Jagt die Strippenzieher des Rechtsrucks vom Hofe!
Für Jens Berger hat Rot-Rot-Grün nur eine Chance, wenn sich die Grünen auf ihre alten Tugenden berufen
Die grüne Basis muckt auf und das ist auch gut so. In einem offenen Brief warnen mehr als 400 Parteimitglieder den Bundesvorstand und die Fraktionsführung der Grünen vor einer Fortsetzung des eingeschlagenen Rechtskurses. Anstatt Juniorpartner der CDU im Wartestand zu sein, soll die Partei sich vor allem sozial- und friedenspolitisch auf ihre Wurzeln berufen. Der Brief endet mit einem indirekten Aufruf an alle Abgeordnete der Grünen, die diese Kritik teilen, sich bemerkbar zu machen und offen für einen Kurswechsel zu werben. Dieser Brandbrief war überfällig und wichtig.
An was denken Sie als erstes, wenn Sie auf die jüngere Parteipolitik der Grünen angesprochen werden? Die offensive Verteidigung der Hartz-Gesetze durch Katrin Göring-Eckardt? Die militaristischen Äußerungen zum Bürgerkrieg in der Ukraine von Marieluise Beck? Wie man es auch dreht und wendet - die Grünen des Jahres 2015 haben mit den früheren Grünen, bei denen eine gerechte Sozialpolitik und eine kompromisslose Friedenspolitik stets ganz weit oben auf der Agenda standen, zumindest in der öffentlichen Wahrnehmung nichts mehr zu tun. Klar ist aber auch, dass die öffentliche Wahrnehmung einer jeden Partei kaum etwas mit der Parteibasis zu tun hat. Es sind die Spitzenpolitiker der Parteien, die diese Wahrnehmung kreieren, und es soll ja in den besten Parteien vorkommen, dass es eine große Diskrepanz zwischen den Positionen der Basis und denen der Spitze gibt.
Schon immer gab es bei den Grünen den Konflikt zwischen Realpolitikern und Linken. Nur scheint es so, als hätten erstere diesen Richtungsstreit gewonnen und letztere sich in Luft aufgelöst. Mehr und mehr wirkt die Partei so, als habe ein konservativer Postmaterialismus die alten Ideale längst weggeweht. In Hessen koalieren die Grünen mit den Christdemokraten, deren dortiger Landesverband wohl der konservativste ist, was die CDU zu bieten hat. Winfried Kretschmann regiert das Ländle mit einer derart bräsigen grün getünchten Selbstgefälligkeit, dass man denken könnte, die CDU habe die Grünen gekapert. Nimmt man die eingangs zitierten Äußerungen grüner Spitzenpolitiker hinzu, muss man als Mensch, dessen Herz auf der linken Seite schlägt, diese Partei wohl abschreiben. Doch das wäre ein grandioser Fehler!

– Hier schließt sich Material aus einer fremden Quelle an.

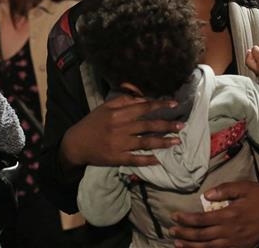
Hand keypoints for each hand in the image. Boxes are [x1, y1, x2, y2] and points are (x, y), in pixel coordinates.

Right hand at [60, 94, 182, 167]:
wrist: (76, 144)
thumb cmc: (92, 123)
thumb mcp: (105, 107)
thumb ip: (124, 101)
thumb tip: (143, 99)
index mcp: (118, 114)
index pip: (143, 108)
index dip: (160, 105)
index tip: (175, 104)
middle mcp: (120, 128)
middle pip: (148, 126)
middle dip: (167, 125)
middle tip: (182, 125)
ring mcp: (120, 144)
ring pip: (145, 143)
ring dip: (162, 142)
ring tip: (177, 141)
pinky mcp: (118, 158)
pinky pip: (136, 159)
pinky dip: (148, 160)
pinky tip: (160, 159)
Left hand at [171, 181, 258, 246]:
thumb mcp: (243, 186)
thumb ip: (224, 190)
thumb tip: (205, 196)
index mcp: (229, 214)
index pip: (202, 219)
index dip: (186, 220)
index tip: (174, 216)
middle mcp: (231, 231)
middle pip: (202, 236)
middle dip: (184, 235)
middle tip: (171, 232)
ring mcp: (236, 242)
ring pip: (209, 247)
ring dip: (192, 247)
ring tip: (178, 244)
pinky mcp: (242, 246)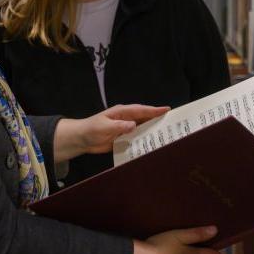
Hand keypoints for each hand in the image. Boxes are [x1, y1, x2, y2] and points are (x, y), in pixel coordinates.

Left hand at [53, 104, 168, 161]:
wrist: (81, 139)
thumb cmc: (91, 129)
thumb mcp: (104, 127)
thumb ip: (119, 126)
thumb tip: (134, 125)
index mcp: (121, 112)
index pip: (140, 110)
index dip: (153, 110)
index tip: (166, 109)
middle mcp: (125, 118)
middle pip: (144, 118)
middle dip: (157, 118)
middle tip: (172, 121)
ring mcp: (125, 128)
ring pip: (142, 127)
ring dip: (152, 129)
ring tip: (166, 133)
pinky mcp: (123, 137)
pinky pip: (136, 137)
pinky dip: (144, 139)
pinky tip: (152, 144)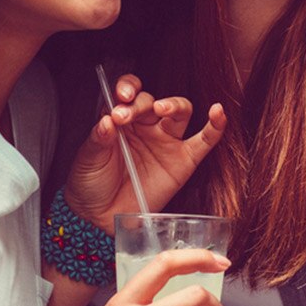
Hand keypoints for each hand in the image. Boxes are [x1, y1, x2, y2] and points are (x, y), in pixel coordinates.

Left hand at [65, 74, 227, 230]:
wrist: (100, 217)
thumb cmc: (92, 184)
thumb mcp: (88, 158)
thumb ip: (98, 138)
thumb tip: (107, 120)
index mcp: (122, 120)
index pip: (130, 93)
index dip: (128, 88)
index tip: (121, 96)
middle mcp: (146, 126)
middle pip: (153, 101)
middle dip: (141, 103)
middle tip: (125, 116)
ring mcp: (166, 142)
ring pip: (180, 112)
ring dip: (174, 104)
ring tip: (161, 108)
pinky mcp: (184, 160)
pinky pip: (205, 140)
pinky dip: (215, 125)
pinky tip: (217, 112)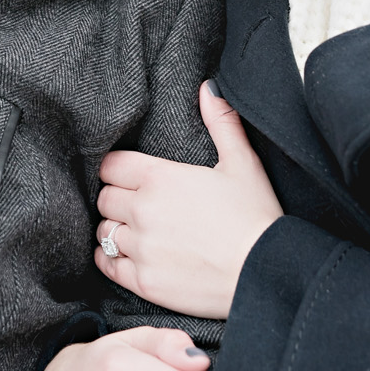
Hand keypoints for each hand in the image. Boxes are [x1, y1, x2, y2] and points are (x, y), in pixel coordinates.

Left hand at [95, 81, 282, 317]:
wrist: (266, 273)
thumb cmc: (256, 216)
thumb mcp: (242, 162)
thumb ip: (221, 122)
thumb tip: (208, 88)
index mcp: (159, 177)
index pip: (110, 166)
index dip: (118, 170)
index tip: (129, 177)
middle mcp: (143, 211)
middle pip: (104, 199)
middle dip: (117, 199)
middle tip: (137, 205)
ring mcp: (141, 248)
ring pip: (103, 232)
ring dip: (115, 229)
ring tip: (135, 231)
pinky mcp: (143, 282)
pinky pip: (106, 265)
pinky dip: (111, 259)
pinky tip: (128, 256)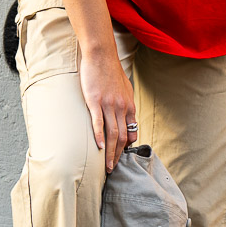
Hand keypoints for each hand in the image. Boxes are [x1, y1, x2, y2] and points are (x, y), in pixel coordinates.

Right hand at [78, 48, 137, 172]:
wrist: (101, 56)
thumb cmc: (111, 73)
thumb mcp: (125, 91)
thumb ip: (127, 108)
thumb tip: (129, 124)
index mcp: (129, 107)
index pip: (130, 134)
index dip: (124, 150)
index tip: (119, 160)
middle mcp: (121, 108)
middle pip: (122, 138)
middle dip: (117, 156)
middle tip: (112, 170)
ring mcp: (109, 105)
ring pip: (112, 134)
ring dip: (109, 153)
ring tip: (106, 166)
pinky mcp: (95, 101)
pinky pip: (99, 122)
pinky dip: (99, 136)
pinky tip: (98, 147)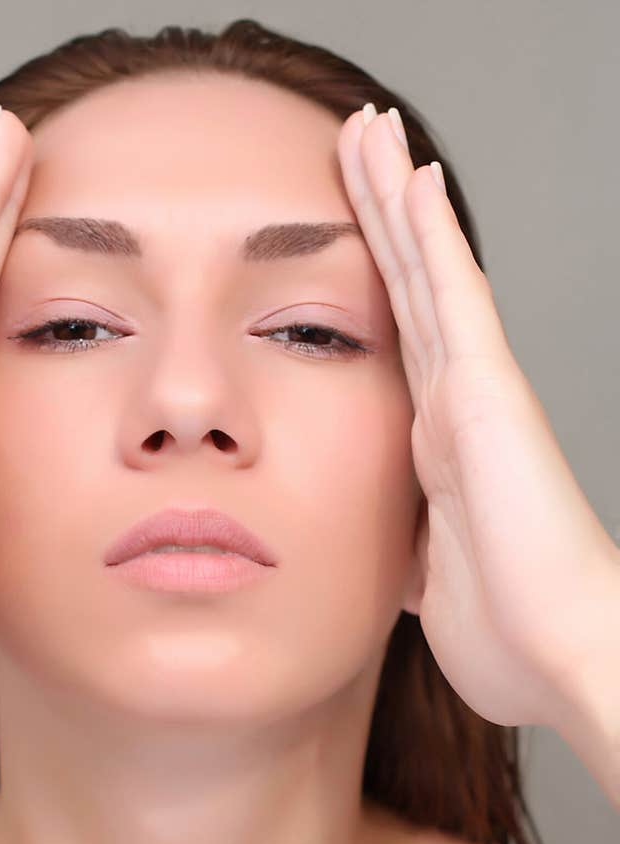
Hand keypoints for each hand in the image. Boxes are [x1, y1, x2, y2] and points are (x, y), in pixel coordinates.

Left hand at [336, 103, 619, 736]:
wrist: (556, 654)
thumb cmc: (502, 625)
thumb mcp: (425, 569)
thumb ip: (404, 537)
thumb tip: (392, 541)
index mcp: (431, 438)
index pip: (392, 333)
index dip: (372, 274)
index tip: (345, 220)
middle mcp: (451, 400)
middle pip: (404, 286)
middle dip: (377, 212)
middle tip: (355, 143)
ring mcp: (471, 390)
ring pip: (424, 273)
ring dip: (397, 199)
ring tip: (373, 130)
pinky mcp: (486, 395)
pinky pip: (453, 299)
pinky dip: (433, 238)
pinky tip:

Viel wurde bereits über die Option einer rot-rot-grünen Bundesregierung debattiert. Dabei wird meist der vermeintlich große Spalt zwischen SPD und Linkspartei als größtes Hindernis gesehen. Doch das ist falsch. Oder können Sie sich vorstellen, dass rechte Grüne mit der Linkspartei kompatibel sein könnten? Marieluise Beck Seit’ an Seit’ mit Sahra Wagenknecht? Wohl kaum. Wenn Rot-Rot-Grün jemals eine Option sein kann, dann geht dies nur, wenn die Grünen sich auf ihre alten Tugenden berufen und die Strippenzieher des Rechtsrucks vom Hofe jagen. Dafür muss die Partei jedoch zunächst einmal aufwachen und erkennen, was schief läuft. Ansonsten ist der Weg der Grünen programmiert - als Juniorpartner der CDU, dem mit ein paar Kompromissen bei der Umwelt- und Gleichstellungspolitik jede konservative Schweinerei abgerungen wird. Denn eins steht fest - in Sachen Realpolitik macht den Grünen niemand was vor. Niemand ist so biegsam wie sie, wenn es darum geht, seinen Platz am Futtertrog zu behalten.
Diese schwarz-grüne Dystopie kann nur dann verhindert werden, wenn die Grünen ihren Rechtskurs revidieren. Dies ist jedoch nur dann möglich, wenn die Partei sich komplett neu aufstellt. Dafür ist es notwendig, dass der linke Flügel sich neu organisiert und sich eine Stimme verschafft. Der jüngst veröffentlichte offene Brief der linken Parteibasis kann dazu nur der erste Schritt sein. Nun müssen grüne Mandatsträger, deren Herz (noch) auf der linken Seite schlägt, das Angebot der Basis annehmen und den Kampf um die Deutungshoheit grüner Politik beginnen. Raus aus den Schützengräben, liebe Grüne!